It Doesn't Take All Kinds, But We've Got All Kinds

Aye, those paper mill boys were a motley crew. They weren't bad people, just a little funny in the head. We used to speculate that it was caused by working the swing shift, and maybe that was part of it, but I think there were a couple other reasons as well. We used to joke that it was the best job on the river. The reason that was a joke was that it was pretty much the only job on the river. People worked there who wouldn't normally work in a factory because it paid  better than whatever it was they were really cut out to do. We had high school drop outs and college graduates working side by side, the only thing they had in common was that they all wanted to live in the Cheboygan area. There's nothing really special about Cheboygan, but people who grow up here tend to stay here if they can. Those who have to leave to find work usually come right back when a local opportunity opens up, or when they retire, whatever happens first. Then there was the fact that most of those guys grew up and went to school together. They married each other's sisters, or didn't, and some of them were still upset about that.

I don't think that the logging business around here was ever unionized, probably because there were a lot of small operators that kept going in and out of business. Many of the loggers were only loggers in the winter and farmers in the summer. There were a few big sawmill operations too, but they must have kept their employees relatively happy, for the times they lived in. It was different in the copper mines of the Upper Peninsula, they were all big operations and were a hotbed of union activity, the old fashioned kind of union activity, head busting and all. The copper mines played out decades ago, but those Yoopers continued to vote Democrat until just recently. I think that Obama was largely responsible for their conversion. Then there were the auto plants Down Below, they got organized a little later than the copper mines, and I think there was some head busting, but not as much. Last I heard, that region was still voting Democrat.

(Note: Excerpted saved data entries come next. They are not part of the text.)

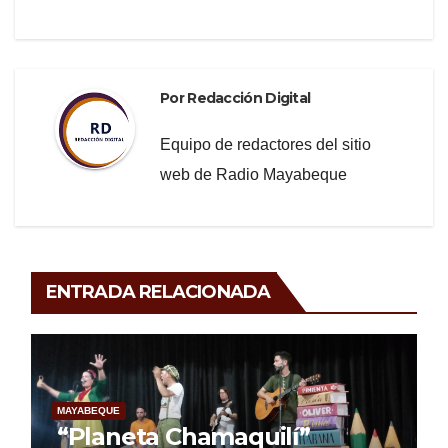
Por
Redacción Digital
Equipo de redactores del sitio
web de Radio Mayabeque
ENTRADA RELACIONADA
MAYABEQUE
“Planeta Chamaquilí”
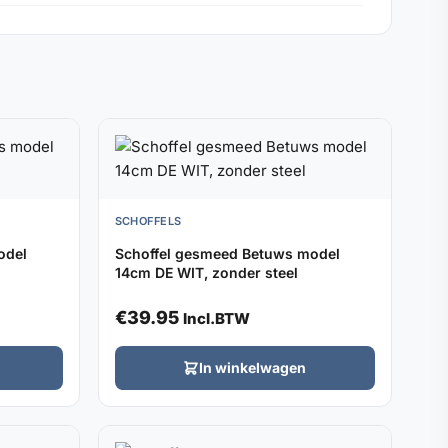
SCHOFFELS
odel
Schoffel gesmeed Betuws model
14cm DE WIT, zonder steel
€
39.95
Incl.BTW
In winkelwagen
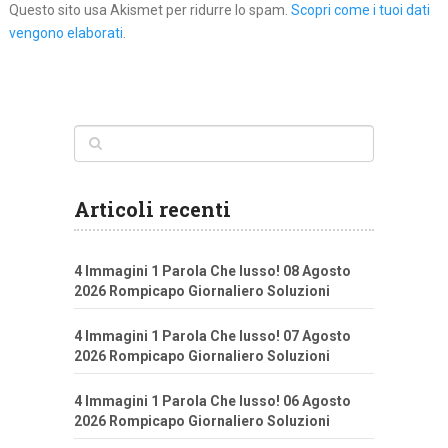
Questo sito usa Akismet per ridurre lo spam.
Scopri come i tuoi dati
vengono elaborati
.
Articoli recenti
4 Immagini 1 Parola Che lusso! 08 Agosto
2026 Rompicapo Giornaliero Soluzioni
4 Immagini 1 Parola Che lusso! 07 Agosto
2026 Rompicapo Giornaliero Soluzioni
4 Immagini 1 Parola Che lusso! 06 Agosto
2026 Rompicapo Giornaliero Soluzioni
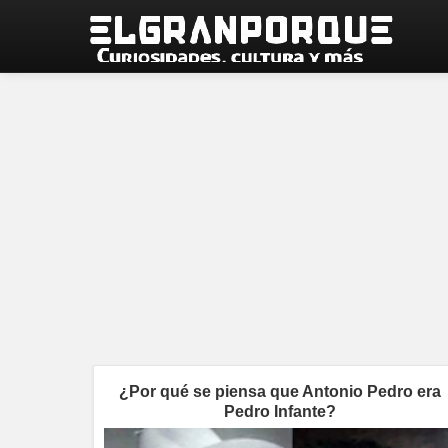
¿Por qué se piensa que Antonio Pedro era
Pedro Infante?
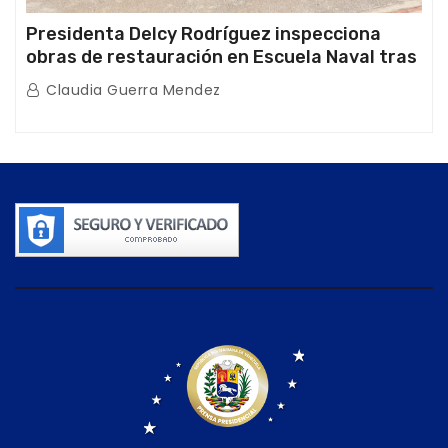
Presidenta Delcy Rodríguez inspecciona
obras de restauración en Escuela Naval tras
afectaciones sísmicas en La Guaira
Claudia Guerra Mendez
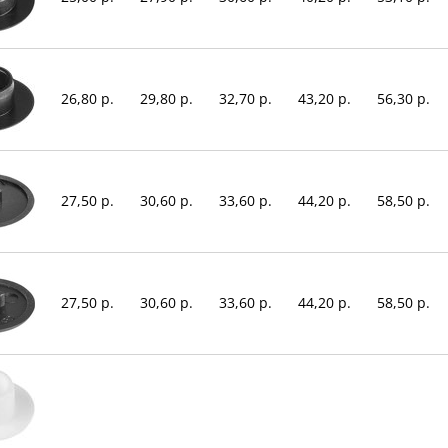
26,80 р.
29,80 р.
32,70 р.
43,20 р.
56,30 р.
27,50 р.
30,60 р.
33,60 р.
44,20 р.
58,50 р.
27,50 р.
30,60 р.
33,60 р.
44,20 р.
58,50 р.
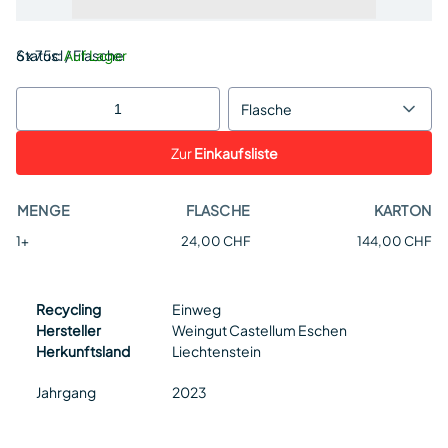
Status:
6 x 75cl / Flasche
Auf Lager
Flasche
Zur
Einkaufsliste
MENGE
FLASCHE
KARTON
1+
24,00 CHF
144,00 CHF
Recycling
Einweg
Hersteller
Weingut Castellum Eschen
Herkunftsland
Liechtenstein
Jahrgang
2023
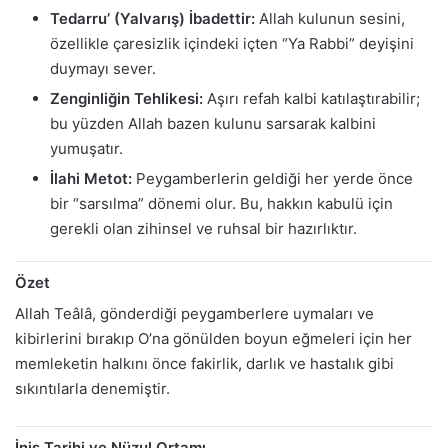
Tedarru’ (Yalvarış) İbadettir:
Allah kulunun sesini,
özellikle çaresizlik içindeki içten “Ya Rabbi” deyişini
duymayı sever.
Zenginliğin Tehlikesi:
Aşırı refah kalbi katılaştırabilir;
bu yüzden Allah bazen kulunu sarsarak kalbini
yumuşatır.
İlahi Metot:
Peygamberlerin geldiği her yerde önce
bir “sarsılma” dönemi olur. Bu, hakkın kabulü için
gerekli olan zihinsel ve ruhsal bir hazırlıktır.
Özet
Allah Teâlâ, gönderdiği peygamberlere uymaları ve
kibirlerini bırakıp O’na gönülden boyun eğmeleri için her
memleketin halkını önce fakirlik, darlık ve hastalık gibi
sıkıntılarla denemiştir.
İniş Tarihi ve Nüzul Ortamı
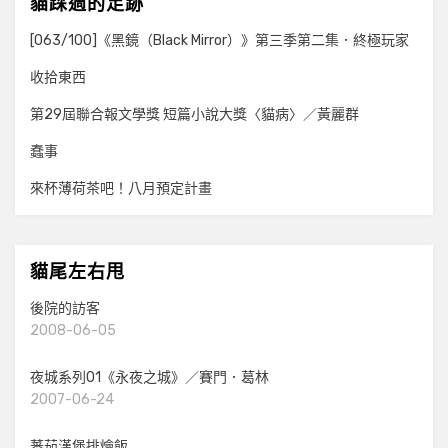
貓踩過的足跡
[063/100]《黑鏡（Black Mirror）》第三季第二集．終極玩家
收拾東西
第29屆聯合報文學獎 短篇小說大獎〈貓病〉／黃麗群
蠢事
來杯薄荷茶吧！八月預定計畫
貓尾左右甩
後院的訪客
2008-06-05
夜城系列01《永夜之城》／賽門．葛林
2007-06-24
蕃茄漢堡排燴飯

I read a book once about Hitler, and it told of the long standing animosity between Germany and Russia. It went back at least as far as the days of the Czar, and the advent of Communism didn't dampen it down one bit. Funny that Karl Marx was a German, but the first big country to embrace Communism was Russia. You'd think that would have brought them closer together, but it didn't. Hitler had fought in World War I, and he blamed Germany's loss of that war on the Commies and Jews back home, who he believed conspired together to sell Germany down the river. He vowed that he would make them pay for that some day, and he did his best to fulfill that vow when he came into power. Hitler wasn't the only German who felt that way about the Jews and the Commies, but he was the one who ended up leading the charge against them. One thing you can say about Hitler was that he sure knew how to work up a crowd.

I don't know what to tell you about those mass movements, I'm not really a mass movement kind of guy you know. Come to think of it, some of them never really die out, they just kind simmer down. Last I heard, there were still some Anarchists around, at least on the internet.